*What you will do*
Everything from the first line of the data below through the line that contains "Protezione della vernice dell'auto: questo" should be written out exactly, please, and nothing more; the pictures stay out.

*Record extracts*
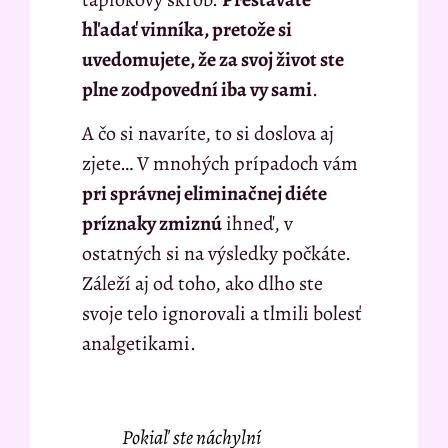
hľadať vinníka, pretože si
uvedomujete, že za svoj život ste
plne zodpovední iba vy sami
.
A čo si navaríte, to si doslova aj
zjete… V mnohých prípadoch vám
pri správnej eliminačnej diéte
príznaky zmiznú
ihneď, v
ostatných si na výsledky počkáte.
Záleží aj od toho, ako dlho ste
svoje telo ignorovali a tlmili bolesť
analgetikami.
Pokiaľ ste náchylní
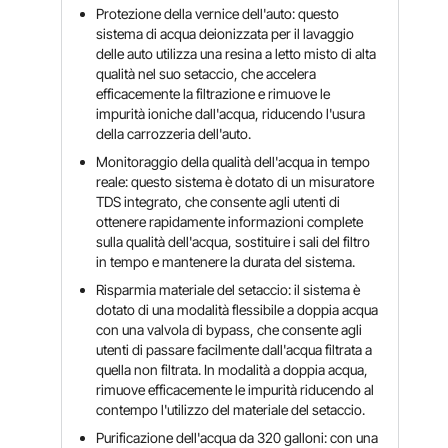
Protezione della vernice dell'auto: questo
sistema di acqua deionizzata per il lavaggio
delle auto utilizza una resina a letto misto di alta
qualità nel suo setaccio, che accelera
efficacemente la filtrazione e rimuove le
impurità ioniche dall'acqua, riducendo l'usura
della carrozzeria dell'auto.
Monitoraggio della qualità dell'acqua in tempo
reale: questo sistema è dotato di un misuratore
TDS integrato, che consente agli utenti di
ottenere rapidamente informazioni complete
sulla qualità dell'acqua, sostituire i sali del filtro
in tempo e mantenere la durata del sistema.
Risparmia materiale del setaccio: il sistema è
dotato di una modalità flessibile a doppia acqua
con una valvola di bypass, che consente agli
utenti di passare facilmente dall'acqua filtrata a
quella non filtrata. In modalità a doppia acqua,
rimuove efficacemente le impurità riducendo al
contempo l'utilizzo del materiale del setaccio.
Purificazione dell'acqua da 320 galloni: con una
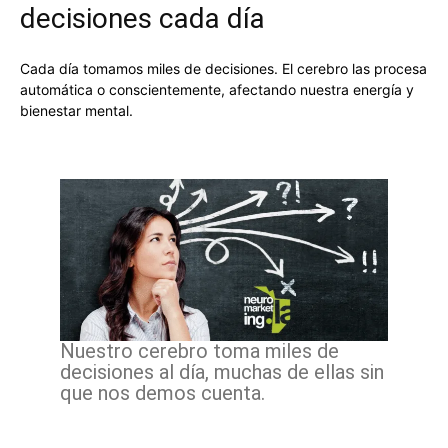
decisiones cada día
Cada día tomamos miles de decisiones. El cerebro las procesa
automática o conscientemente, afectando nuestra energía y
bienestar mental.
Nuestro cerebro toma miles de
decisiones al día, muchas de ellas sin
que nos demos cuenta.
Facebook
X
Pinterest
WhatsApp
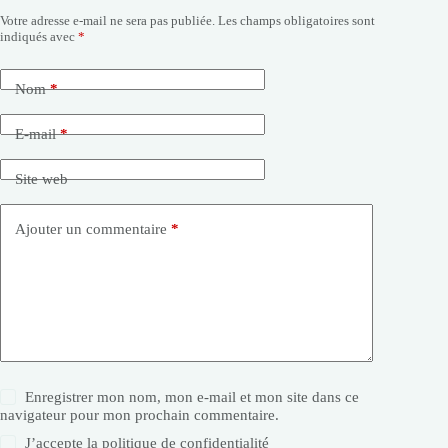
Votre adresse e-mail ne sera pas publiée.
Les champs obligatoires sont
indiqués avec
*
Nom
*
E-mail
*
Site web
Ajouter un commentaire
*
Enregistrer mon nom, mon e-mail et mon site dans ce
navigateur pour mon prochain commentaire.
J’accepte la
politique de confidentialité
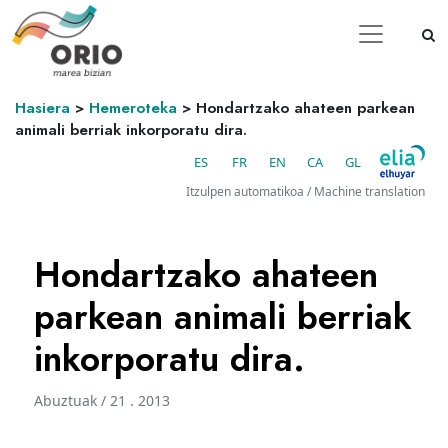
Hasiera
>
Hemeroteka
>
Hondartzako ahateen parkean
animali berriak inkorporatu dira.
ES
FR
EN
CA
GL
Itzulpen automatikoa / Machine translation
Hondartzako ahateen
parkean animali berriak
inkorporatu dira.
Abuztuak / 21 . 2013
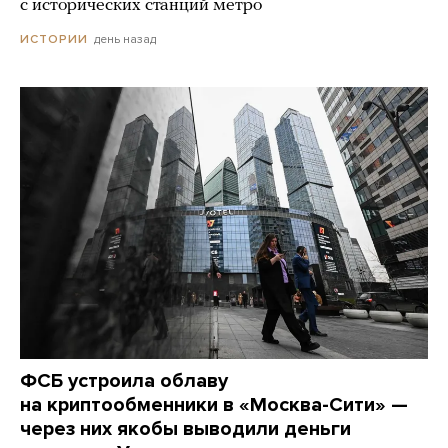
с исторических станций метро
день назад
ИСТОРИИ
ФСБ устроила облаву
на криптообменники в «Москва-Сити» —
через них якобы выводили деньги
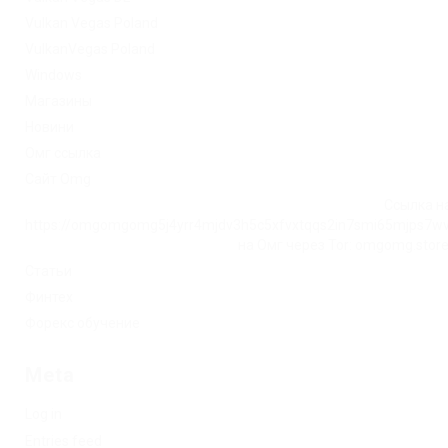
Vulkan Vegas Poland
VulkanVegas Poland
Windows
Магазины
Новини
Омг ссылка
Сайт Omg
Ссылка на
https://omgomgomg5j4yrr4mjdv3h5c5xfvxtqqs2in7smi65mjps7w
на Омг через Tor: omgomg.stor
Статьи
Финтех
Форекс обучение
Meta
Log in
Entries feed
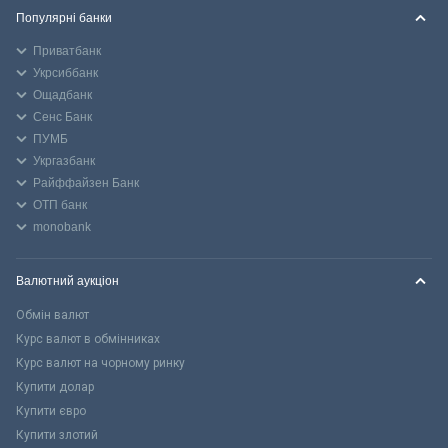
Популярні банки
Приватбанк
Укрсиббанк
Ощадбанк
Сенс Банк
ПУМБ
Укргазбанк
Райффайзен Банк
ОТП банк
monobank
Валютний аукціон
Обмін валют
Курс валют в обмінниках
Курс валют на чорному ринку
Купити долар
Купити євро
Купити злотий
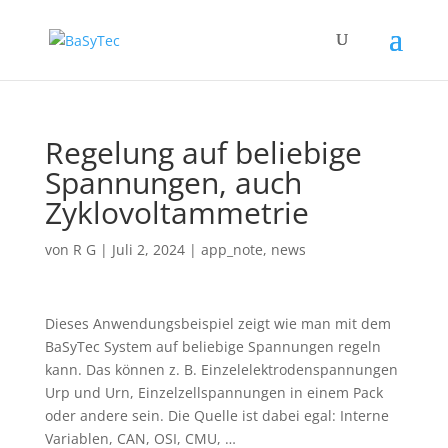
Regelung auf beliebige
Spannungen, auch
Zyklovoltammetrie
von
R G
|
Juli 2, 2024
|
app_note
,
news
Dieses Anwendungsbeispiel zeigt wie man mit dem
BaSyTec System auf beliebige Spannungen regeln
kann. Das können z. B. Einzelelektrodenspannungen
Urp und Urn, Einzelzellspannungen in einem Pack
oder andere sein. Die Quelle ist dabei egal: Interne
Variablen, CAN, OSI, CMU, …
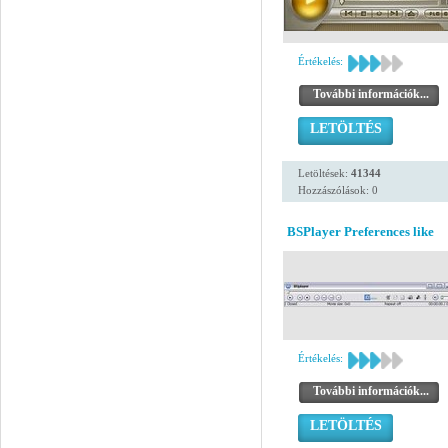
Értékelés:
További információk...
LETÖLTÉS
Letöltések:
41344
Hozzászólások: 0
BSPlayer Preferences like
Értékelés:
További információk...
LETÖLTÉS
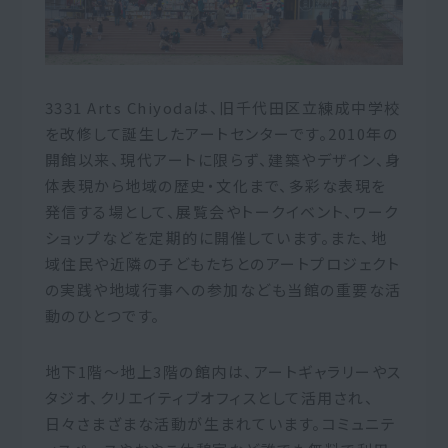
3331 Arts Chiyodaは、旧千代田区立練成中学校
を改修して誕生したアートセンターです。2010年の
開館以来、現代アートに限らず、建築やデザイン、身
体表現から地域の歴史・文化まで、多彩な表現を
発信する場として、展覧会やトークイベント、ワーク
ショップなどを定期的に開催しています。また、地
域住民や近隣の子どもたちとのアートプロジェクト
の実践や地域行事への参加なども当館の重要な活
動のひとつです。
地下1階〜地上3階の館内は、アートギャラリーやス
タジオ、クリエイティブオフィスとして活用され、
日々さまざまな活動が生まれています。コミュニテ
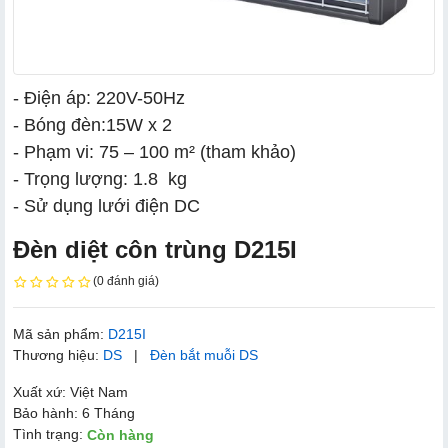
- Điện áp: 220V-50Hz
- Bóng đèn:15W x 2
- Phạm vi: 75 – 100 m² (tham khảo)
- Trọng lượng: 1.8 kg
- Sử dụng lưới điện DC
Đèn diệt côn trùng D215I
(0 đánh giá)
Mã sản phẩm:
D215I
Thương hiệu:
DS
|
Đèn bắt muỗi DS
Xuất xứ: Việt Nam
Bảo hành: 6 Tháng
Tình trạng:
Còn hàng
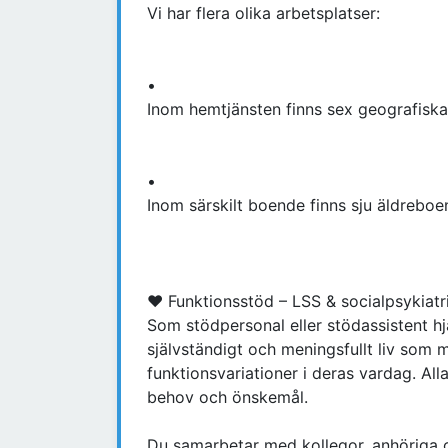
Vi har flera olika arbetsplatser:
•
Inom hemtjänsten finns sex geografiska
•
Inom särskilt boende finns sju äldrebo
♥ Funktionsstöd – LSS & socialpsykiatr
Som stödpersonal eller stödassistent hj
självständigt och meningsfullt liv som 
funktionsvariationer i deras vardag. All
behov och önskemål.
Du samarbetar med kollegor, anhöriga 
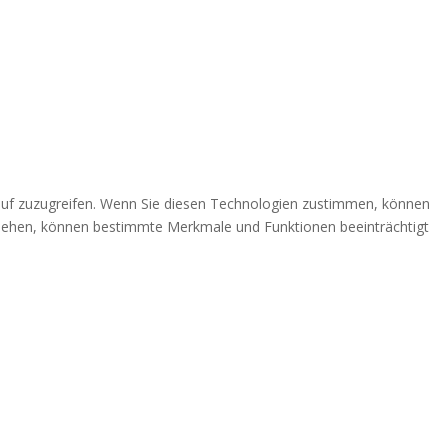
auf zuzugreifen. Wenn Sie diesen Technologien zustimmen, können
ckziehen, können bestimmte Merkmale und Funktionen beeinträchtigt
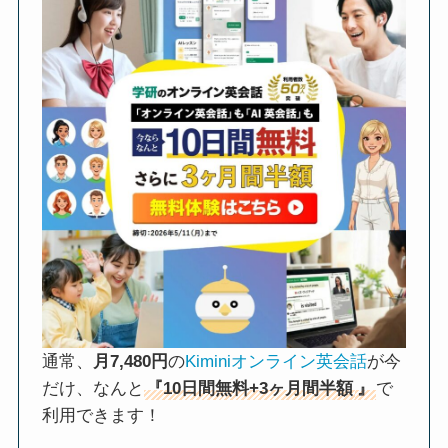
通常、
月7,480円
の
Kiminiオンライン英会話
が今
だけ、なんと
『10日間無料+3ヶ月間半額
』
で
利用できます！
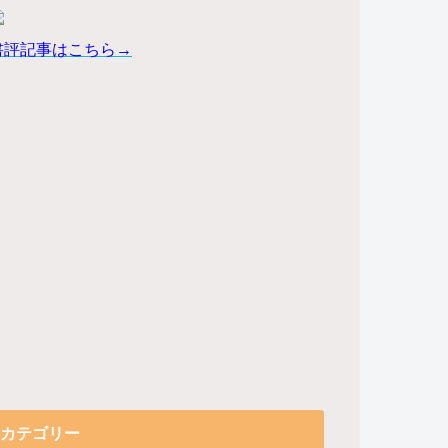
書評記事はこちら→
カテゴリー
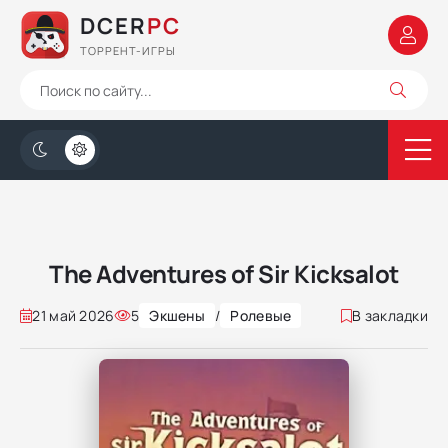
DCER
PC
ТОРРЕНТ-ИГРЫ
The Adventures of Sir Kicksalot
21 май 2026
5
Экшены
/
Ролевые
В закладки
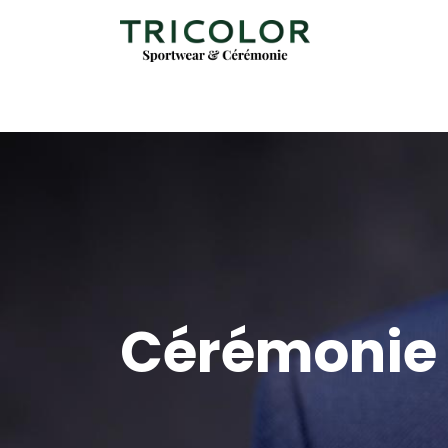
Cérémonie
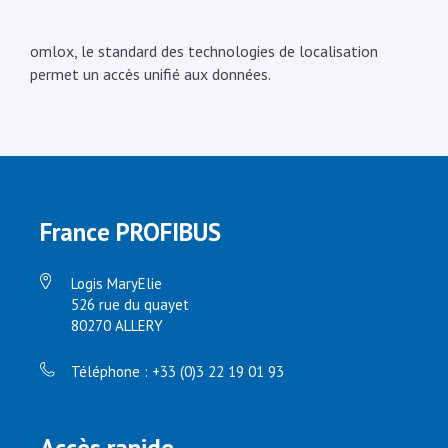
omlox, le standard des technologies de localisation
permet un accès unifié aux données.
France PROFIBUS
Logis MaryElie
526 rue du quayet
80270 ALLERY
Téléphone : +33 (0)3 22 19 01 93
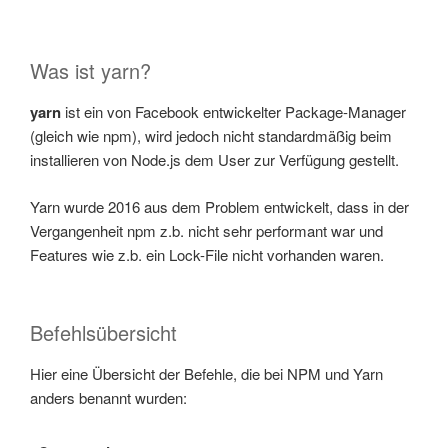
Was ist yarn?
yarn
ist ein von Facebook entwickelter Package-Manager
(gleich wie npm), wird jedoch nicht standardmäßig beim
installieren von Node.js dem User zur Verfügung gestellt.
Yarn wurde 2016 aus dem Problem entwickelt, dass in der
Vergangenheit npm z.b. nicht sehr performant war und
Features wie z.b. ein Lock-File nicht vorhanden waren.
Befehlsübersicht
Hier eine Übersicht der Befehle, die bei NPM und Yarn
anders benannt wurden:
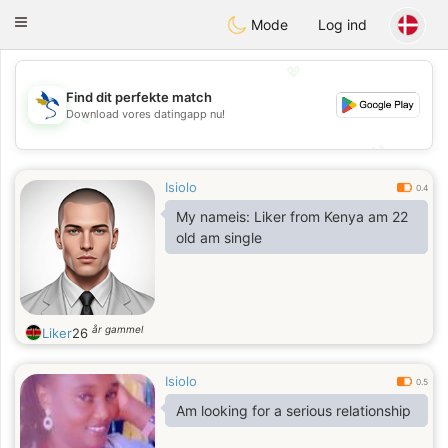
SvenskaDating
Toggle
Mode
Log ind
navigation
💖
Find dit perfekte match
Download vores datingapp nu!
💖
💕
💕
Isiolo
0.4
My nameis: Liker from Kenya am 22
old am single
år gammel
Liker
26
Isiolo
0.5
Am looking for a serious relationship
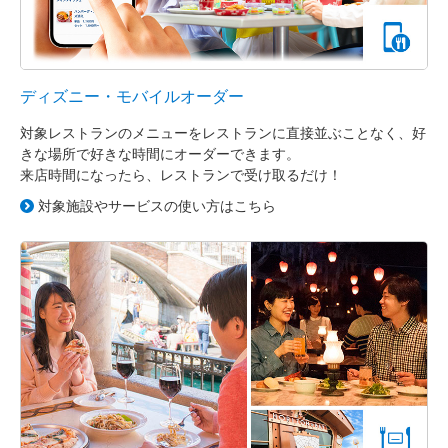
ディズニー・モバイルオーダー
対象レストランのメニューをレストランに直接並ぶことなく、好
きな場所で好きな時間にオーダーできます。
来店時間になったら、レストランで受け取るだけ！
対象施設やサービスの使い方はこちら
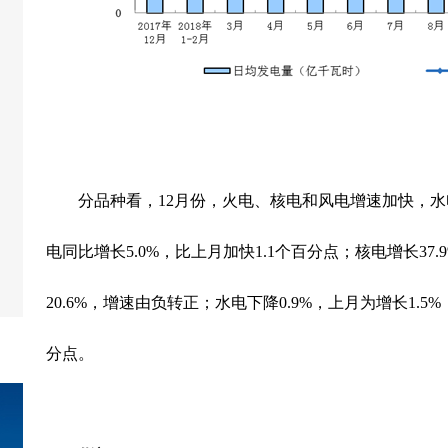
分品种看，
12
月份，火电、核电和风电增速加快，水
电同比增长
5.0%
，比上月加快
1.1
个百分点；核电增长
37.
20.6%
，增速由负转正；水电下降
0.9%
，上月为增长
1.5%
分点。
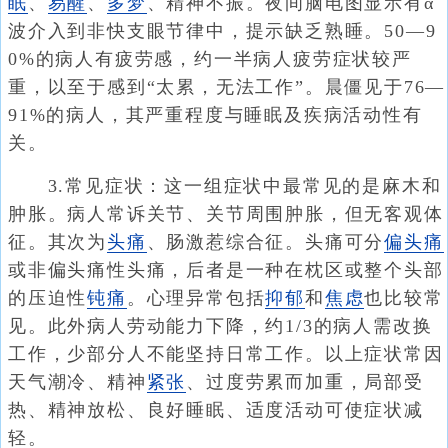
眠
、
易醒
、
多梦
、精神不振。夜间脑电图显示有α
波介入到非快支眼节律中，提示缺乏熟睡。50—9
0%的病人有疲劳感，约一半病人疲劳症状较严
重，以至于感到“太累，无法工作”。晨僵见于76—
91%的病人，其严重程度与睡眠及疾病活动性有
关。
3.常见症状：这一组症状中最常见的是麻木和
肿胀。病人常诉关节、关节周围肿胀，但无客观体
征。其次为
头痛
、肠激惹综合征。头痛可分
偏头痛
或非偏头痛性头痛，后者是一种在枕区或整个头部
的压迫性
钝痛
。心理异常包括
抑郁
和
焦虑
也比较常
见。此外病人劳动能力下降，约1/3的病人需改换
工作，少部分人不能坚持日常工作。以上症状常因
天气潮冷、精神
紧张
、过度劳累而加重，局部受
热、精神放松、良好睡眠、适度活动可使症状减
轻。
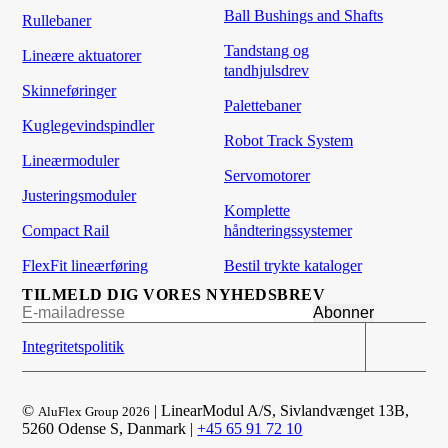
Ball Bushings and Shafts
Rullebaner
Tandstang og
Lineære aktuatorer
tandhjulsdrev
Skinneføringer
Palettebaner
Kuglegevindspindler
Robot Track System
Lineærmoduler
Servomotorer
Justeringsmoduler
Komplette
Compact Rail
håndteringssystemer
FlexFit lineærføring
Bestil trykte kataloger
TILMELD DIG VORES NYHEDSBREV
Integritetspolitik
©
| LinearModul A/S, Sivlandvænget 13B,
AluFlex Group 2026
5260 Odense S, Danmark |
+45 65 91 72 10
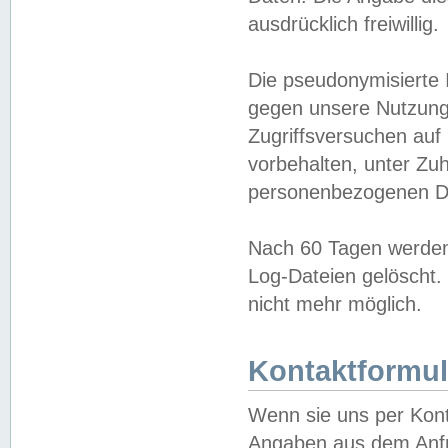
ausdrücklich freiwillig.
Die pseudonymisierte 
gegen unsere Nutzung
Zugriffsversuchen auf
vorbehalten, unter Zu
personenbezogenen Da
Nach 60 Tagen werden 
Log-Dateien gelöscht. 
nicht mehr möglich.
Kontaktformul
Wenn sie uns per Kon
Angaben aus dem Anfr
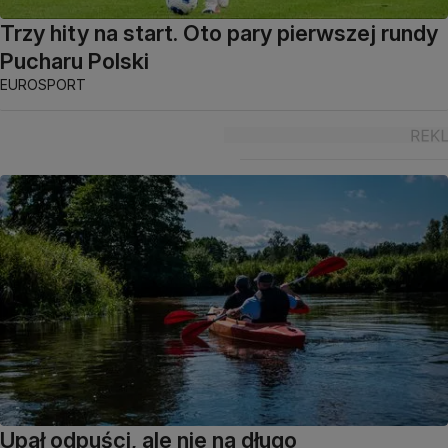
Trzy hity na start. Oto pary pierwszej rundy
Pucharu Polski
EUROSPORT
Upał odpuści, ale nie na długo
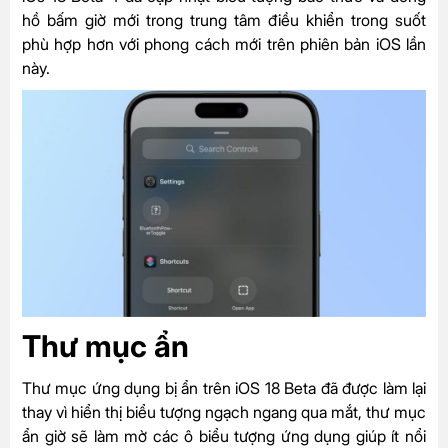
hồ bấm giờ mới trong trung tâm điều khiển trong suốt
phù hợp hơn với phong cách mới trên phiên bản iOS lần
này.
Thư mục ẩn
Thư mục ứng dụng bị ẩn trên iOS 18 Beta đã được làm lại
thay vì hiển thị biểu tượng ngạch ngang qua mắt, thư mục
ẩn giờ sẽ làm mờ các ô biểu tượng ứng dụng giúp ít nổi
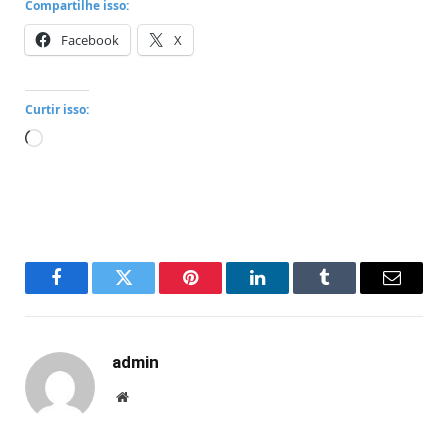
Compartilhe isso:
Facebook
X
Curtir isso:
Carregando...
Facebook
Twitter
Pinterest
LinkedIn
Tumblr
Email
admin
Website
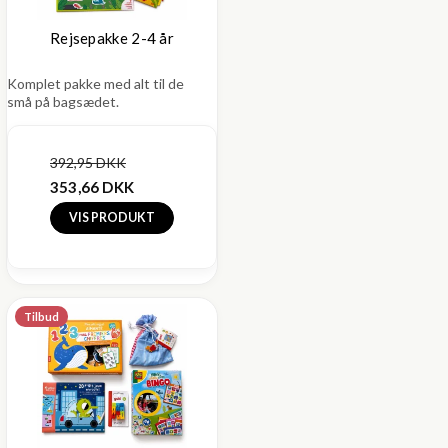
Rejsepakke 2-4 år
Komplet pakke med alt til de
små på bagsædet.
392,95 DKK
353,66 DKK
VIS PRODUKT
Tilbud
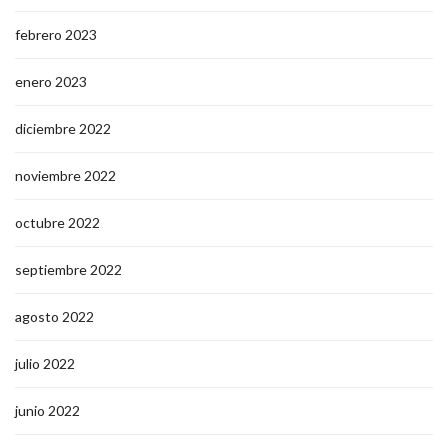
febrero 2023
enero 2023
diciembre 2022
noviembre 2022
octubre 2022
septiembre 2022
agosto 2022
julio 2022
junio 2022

*The answer*
hľadať vinníka, pretože si
uvedomujete, že za svoj život ste
plne zodpovední iba vy sami
.
A čo si navaríte, to si doslova aj
zjete… V mnohých prípadoch vám
pri správnej eliminačnej diéte
príznaky zmiznú
ihneď, v
ostatných si na výsledky počkáte.
Záleží aj od toho, ako dlho ste
svoje telo ignorovali a tlmili bolesť
analgetikami.
Pokiaľ ste náchylní
Protezione della vernice dell'auto: questo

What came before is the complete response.